**Problem to work on**. An exact reproduction of all the entries is the expected answer.

**Dataset entries**.
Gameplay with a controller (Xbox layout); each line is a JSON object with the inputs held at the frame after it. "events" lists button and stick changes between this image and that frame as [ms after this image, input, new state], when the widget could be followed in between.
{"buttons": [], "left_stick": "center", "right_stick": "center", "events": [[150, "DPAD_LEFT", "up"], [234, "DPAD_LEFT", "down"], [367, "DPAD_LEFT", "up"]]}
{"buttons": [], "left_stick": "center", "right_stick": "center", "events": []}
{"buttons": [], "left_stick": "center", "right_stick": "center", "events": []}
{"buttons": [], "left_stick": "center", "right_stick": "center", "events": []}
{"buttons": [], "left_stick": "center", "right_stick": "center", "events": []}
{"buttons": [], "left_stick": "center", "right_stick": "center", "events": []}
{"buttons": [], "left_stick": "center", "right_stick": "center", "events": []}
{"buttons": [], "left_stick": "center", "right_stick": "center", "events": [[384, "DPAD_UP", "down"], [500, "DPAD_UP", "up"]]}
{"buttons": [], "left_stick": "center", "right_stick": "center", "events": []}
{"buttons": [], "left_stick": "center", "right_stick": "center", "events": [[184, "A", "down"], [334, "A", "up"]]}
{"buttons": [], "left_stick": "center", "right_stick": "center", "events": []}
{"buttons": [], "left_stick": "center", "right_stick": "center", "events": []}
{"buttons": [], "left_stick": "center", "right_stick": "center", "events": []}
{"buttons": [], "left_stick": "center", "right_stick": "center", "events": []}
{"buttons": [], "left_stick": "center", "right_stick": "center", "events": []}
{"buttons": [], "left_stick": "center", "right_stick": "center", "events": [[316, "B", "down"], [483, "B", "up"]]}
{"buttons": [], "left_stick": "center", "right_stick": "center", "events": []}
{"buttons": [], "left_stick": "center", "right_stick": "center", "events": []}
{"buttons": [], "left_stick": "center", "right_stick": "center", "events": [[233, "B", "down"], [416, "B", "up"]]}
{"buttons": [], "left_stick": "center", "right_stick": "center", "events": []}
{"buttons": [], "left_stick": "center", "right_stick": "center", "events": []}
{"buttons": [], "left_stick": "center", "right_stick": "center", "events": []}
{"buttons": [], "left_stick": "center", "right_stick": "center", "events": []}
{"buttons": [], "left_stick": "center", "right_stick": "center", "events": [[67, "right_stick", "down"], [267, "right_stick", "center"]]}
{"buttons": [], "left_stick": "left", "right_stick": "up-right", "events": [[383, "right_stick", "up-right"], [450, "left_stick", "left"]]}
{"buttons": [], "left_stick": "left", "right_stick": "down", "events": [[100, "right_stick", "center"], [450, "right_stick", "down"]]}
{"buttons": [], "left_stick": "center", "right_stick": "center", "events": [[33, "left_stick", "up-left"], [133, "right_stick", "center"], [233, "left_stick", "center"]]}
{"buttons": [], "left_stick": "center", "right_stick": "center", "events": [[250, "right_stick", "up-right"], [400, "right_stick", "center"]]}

**Written solution**.
Gameplay with a controller (Xbox layout); each line is a JSON object with the inputs held at the frame after it. "events" lists button and stick changes between this image and that frame as [ms after this image, input, new state], when the widget could be followed in between.
{"buttons": [], "left_stick": "center", "right_stick": "center", "events": [[150, "DPAD_LEFT", "up"], [234, "DPAD_LEFT", "down"], [367, "DPAD_LEFT", "up"]]}
{"buttons": [], "left_stick": "center", "right_stick": "center", "events": []}
{"buttons": [], "left_stick": "center", "right_stick": "center", "events": []}
{"buttons": [], "left_stick": "center", "right_stick": "center", "events": []}
{"buttons": [], "left_stick": "center", "right_stick": "center", "events": []}
{"buttons": [], "left_stick": "center", "right_stick": "center", "events": []}
{"buttons": [], "left_stick": "center", "right_stick": "center", "events": []}
{"buttons": [], "left_stick": "center", "right_stick": "center", "events": [[384, "DPAD_UP", "down"], [500, "DPAD_UP", "up"]]}
{"buttons": [], "left_stick": "center", "right_stick": "center", "events": []}
{"buttons": [], "left_stick": "center", "right_stick": "center", "events": [[184, "A", "down"], [334, "A", "up"]]}
{"buttons": [], "left_stick": "center", "right_stick": "center", "events": []}
{"buttons": [], "left_stick": "center", "right_stick": "center", "events": []}
{"buttons": [], "left_stick": "center", "right_stick": "center", "events": []}
{"buttons": [], "left_stick": "center", "right_stick": "center", "events": []}
{"buttons": [], "left_stick": "center", "right_stick": "center", "events": []}
{"buttons": [], "left_stick": "center", "right_stick": "center", "events": [[316, "B", "down"], [483, "B", "up"]]}
{"buttons": [], "left_stick": "center", "right_stick": "center", "events": []}
{"buttons": [], "left_stick": "center", "right_stick": "center", "events": []}
{"buttons": [], "left_stick": "center", "right_stick": "center", "events": [[233, "B", "down"], [416, "B", "up"]]}
{"buttons": [], "left_stick": "center", "right_stick": "center", "events": []}
{"buttons": [], "left_stick": "center", "right_stick": "center", "events": []}
{"buttons": [], "left_stick": "center", "right_stick": "center", "events": []}
{"buttons": [], "left_stick": "center", "right_stick": "center", "events": []}
{"buttons": [], "left_stick": "center", "right_stick": "center", "events": [[67, "right_stick", "down"], [267, "right_stick", "center"]]}
{"buttons": [], "left_stick": "left", "right_stick": "up-right", "events": [[383, "right_stick", "up-right"], [450, "left_stick", "left"]]}
{"buttons": [], "left_stick": "left", "right_stick": "down", "events": [[100, "right_stick", "center"], [450, "right_stick", "down"]]}
{"buttons": [], "left_stick": "center", "right_stick": "center", "events": [[33, "left_stick", "up-left"], [133, "right_stick", "center"], [233, "left_stick", "center"]]}
{"buttons": [], "left_stick": "center", "right_stick": "center", "events": [[250, "right_stick", "up-right"], [400, "right_stick", "center"]]}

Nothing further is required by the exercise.